• [Problem to solve]
Where the listing below has a line with "Magor Marsh · Caldicot ·", write out exactly that line and every line after it, stopping after the line with "About the Location Magor".

[Data for this exercise — start]

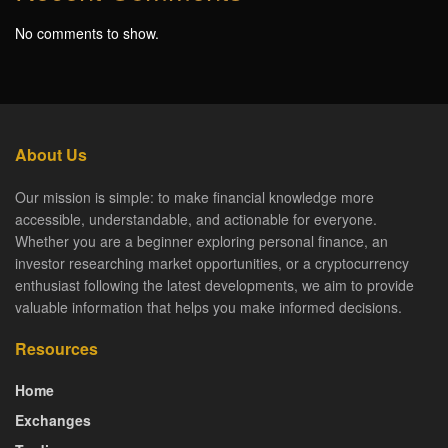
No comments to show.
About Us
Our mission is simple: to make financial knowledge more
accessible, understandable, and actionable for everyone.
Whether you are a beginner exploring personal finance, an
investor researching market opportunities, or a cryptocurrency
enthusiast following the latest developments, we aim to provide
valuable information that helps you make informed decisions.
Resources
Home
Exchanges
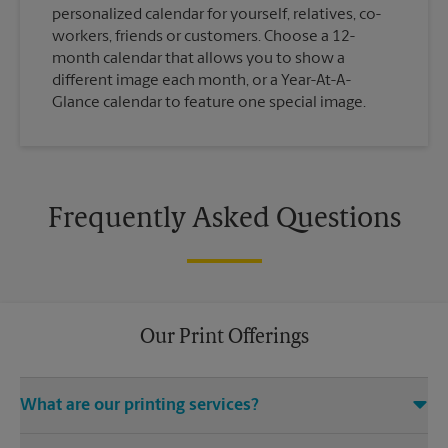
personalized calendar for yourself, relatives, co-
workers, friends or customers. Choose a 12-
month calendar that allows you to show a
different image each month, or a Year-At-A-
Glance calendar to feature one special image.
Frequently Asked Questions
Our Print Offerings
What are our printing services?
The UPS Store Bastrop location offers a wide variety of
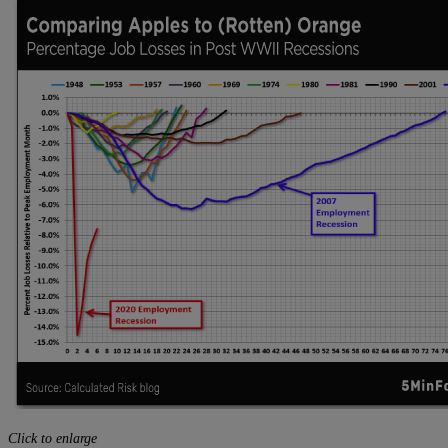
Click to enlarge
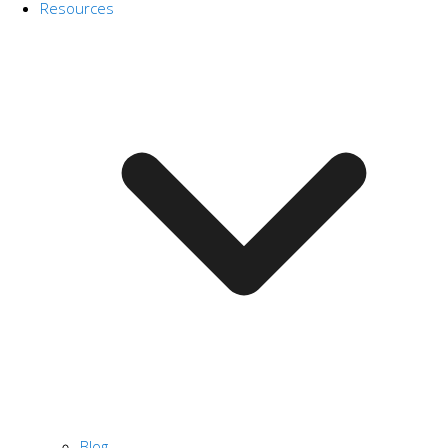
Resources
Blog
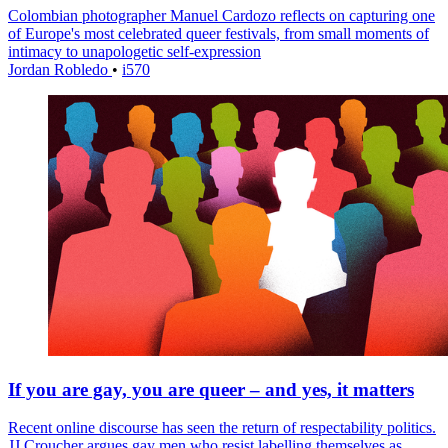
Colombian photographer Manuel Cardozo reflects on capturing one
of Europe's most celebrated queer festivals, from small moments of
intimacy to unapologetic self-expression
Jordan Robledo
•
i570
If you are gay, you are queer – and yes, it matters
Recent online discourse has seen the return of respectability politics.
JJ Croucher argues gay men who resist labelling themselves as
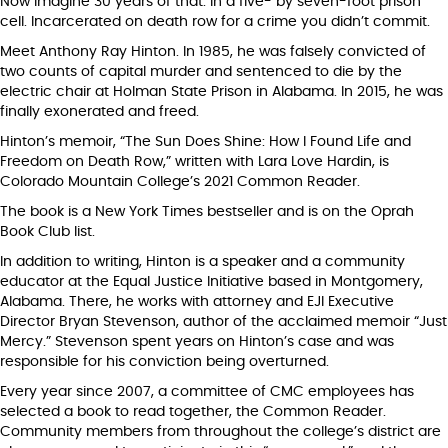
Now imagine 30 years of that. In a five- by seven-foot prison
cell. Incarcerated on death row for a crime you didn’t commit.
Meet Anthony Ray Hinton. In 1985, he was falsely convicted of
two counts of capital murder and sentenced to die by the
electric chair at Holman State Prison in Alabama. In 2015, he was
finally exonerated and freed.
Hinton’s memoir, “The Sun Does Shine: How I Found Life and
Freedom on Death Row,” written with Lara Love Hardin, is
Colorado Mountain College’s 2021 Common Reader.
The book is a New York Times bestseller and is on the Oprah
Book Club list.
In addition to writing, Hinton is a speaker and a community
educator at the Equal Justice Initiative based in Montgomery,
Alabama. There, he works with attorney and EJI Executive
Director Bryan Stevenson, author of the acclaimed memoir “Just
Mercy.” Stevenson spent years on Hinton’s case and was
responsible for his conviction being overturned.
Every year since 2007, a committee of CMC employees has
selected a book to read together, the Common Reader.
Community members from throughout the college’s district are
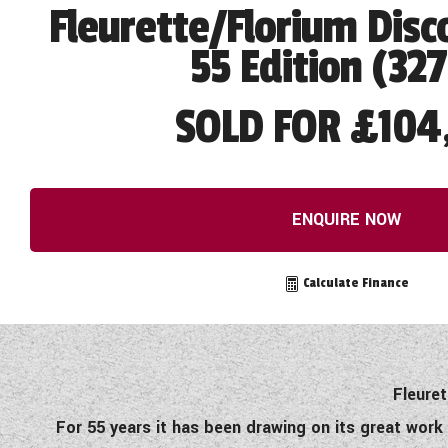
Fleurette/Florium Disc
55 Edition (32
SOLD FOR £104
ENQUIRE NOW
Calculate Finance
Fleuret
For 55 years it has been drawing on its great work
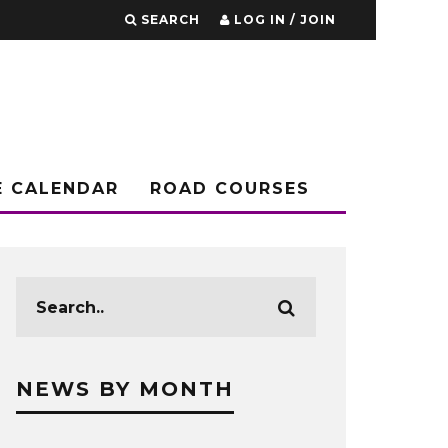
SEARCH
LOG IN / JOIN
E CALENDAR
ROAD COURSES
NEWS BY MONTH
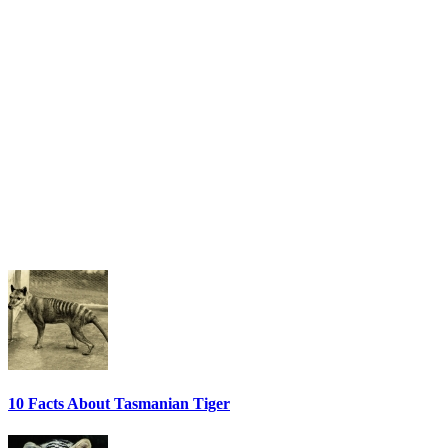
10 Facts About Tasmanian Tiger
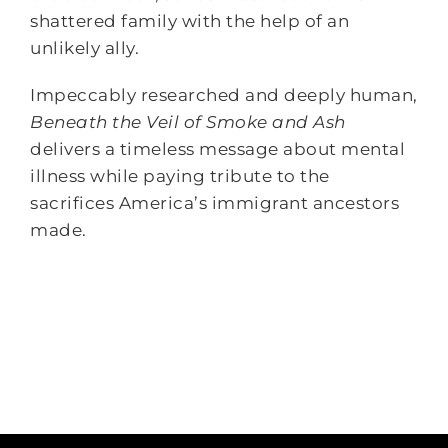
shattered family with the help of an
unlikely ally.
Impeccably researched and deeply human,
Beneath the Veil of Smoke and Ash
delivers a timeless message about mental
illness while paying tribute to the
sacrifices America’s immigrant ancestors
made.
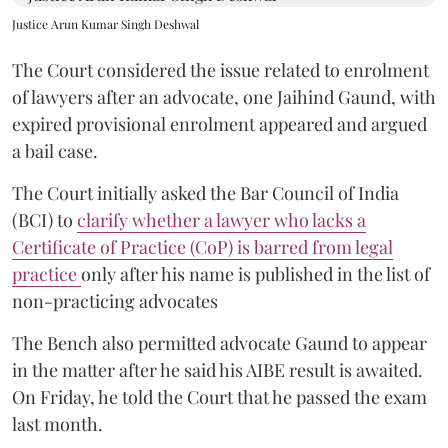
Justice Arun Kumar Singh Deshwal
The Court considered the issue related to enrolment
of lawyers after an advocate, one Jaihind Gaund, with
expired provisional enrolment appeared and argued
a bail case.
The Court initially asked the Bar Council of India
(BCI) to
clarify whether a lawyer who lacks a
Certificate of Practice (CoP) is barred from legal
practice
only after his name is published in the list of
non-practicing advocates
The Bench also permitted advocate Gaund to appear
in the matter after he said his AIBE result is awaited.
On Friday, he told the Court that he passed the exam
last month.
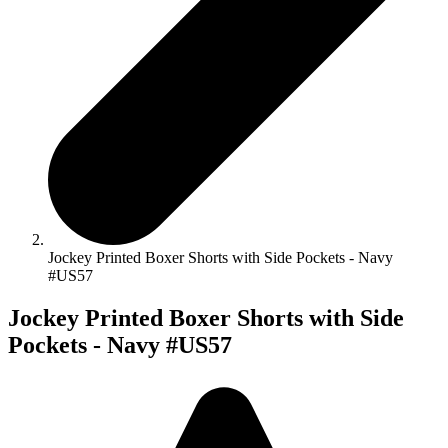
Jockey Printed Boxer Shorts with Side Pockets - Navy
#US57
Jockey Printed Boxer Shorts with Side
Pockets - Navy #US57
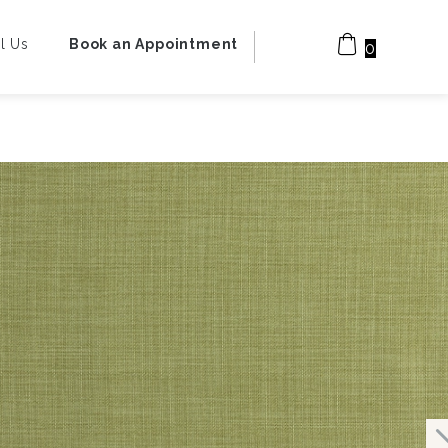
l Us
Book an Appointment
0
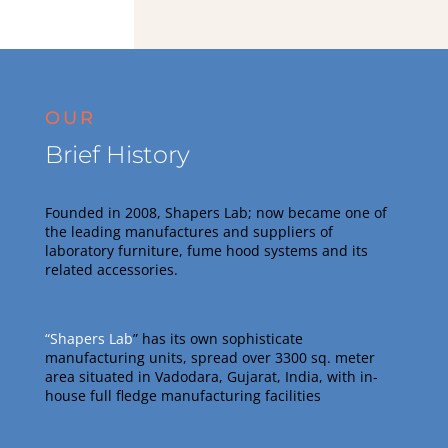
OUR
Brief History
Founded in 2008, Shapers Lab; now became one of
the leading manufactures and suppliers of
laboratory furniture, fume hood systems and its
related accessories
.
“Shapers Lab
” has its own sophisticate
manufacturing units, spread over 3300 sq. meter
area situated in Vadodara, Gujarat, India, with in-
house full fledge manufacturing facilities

[Data for this exercise — finish]
[Data for this exercise — start]

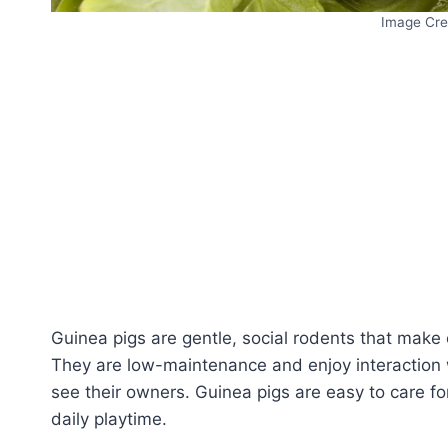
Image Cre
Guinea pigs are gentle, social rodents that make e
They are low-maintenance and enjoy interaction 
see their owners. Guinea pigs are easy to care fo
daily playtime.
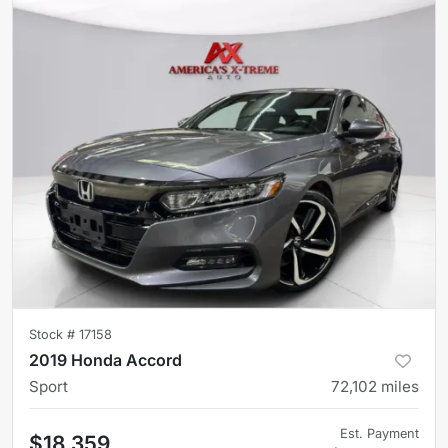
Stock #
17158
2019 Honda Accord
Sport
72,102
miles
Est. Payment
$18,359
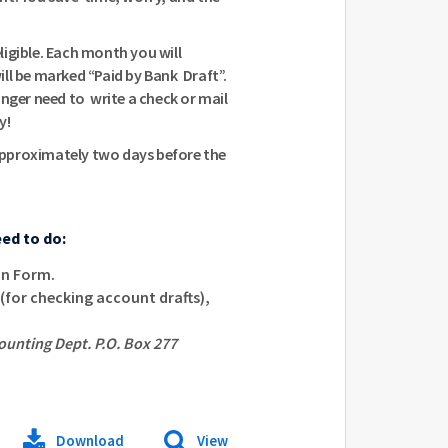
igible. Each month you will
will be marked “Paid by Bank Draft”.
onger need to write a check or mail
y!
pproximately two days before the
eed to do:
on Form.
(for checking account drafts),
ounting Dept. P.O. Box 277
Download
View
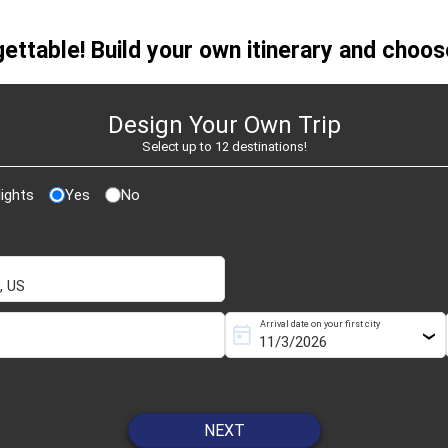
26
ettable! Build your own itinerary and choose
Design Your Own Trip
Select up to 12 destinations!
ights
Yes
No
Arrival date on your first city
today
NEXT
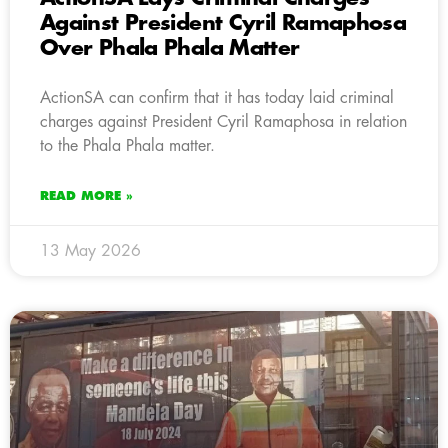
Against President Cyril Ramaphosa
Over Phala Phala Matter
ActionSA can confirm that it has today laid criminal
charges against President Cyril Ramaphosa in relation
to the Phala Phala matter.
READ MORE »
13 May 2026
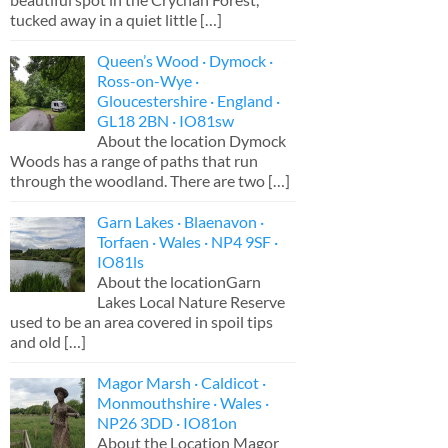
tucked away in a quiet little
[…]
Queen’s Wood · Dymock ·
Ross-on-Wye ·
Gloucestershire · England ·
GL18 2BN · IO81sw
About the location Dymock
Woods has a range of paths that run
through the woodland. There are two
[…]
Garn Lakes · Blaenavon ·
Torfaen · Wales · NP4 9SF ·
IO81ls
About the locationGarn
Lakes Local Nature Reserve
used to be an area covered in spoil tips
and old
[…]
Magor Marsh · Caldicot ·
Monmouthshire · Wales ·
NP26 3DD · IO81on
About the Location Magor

[Data for this exercise — finish]

• [Answer to this problem]
Magor Marsh · Caldicot ·
Monmouthshire · Wales ·
NP26 3DD · IO81on
About the Location Magor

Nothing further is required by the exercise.